(Recorded data)
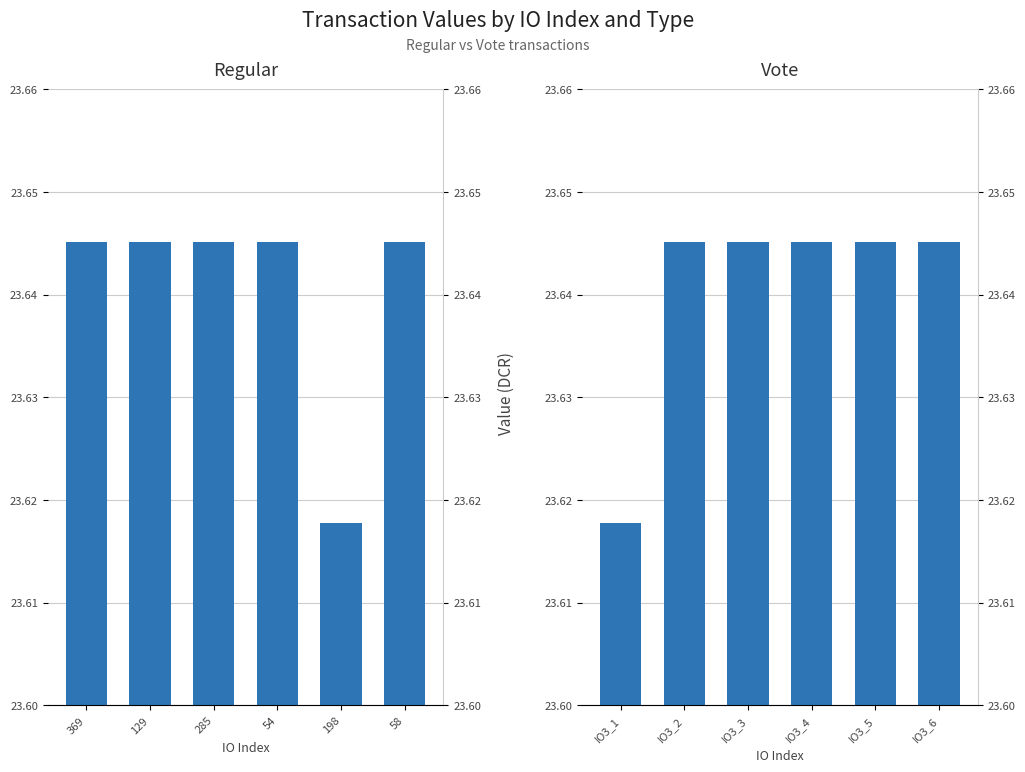

What is the average value of the Regular series?

23.6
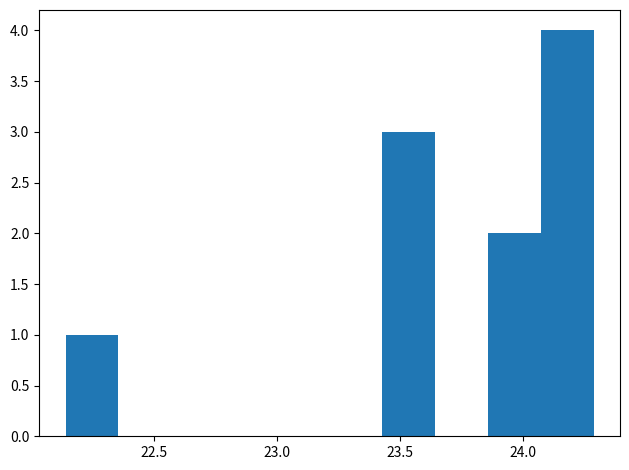

Reading left to right, list every bar in this chart as the range it spans on the x-axis followed by its height. Neither the bar edges nor the heights are printed on the chart, so give them approximately, as read against the axes.

22.15 to 22.35: 1
22.35 to 22.55: 0
22.55 to 22.80: 0
22.80 to 23.00: 0
23.00 to 23.20: 0
23.20 to 23.45: 0
23.45 to 23.65: 3
23.65 to 23.85: 0
23.85 to 24.05: 2
24.05 to 24.30: 4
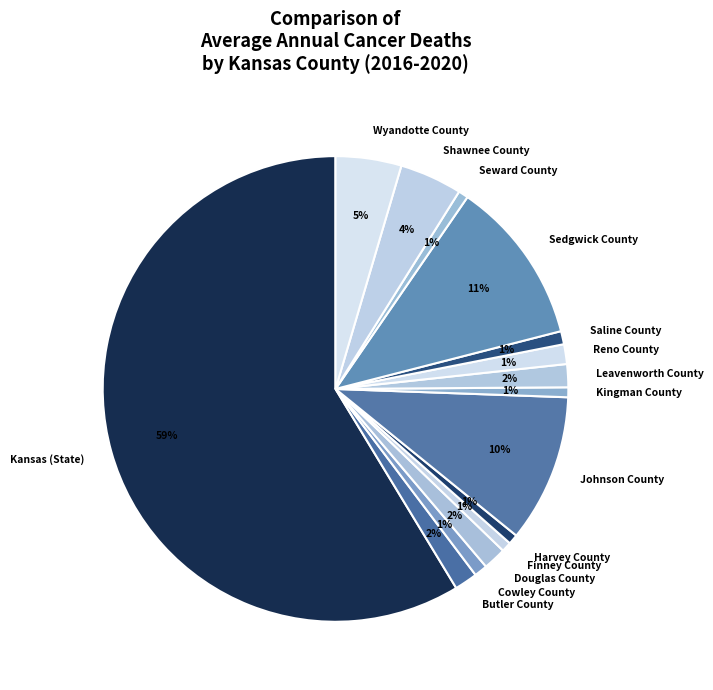

How many slices are in this pie chart?

15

* WORK REQUIRED *
Swap "bar" for "column" everywhere in the rows above, keeping everything else unchanged. Leave the pictures out of your version.

* EXERCISE RESULT *
What is the average value of the Regular series?

23.6

Reading left to right, list every column in this chart as the range it spans on the x-axis followed by its height. Neither the column edges nor the heights are printed on the chart, so give them approximately, as read against the axes.

22.15 to 22.35: 1
22.35 to 22.55: 0
22.55 to 22.80: 0
22.80 to 23.00: 0
23.00 to 23.20: 0
23.20 to 23.45: 0
23.45 to 23.65: 3
23.65 to 23.85: 0
23.85 to 24.05: 2
24.05 to 24.30: 4

How many slices are in this pie chart?

15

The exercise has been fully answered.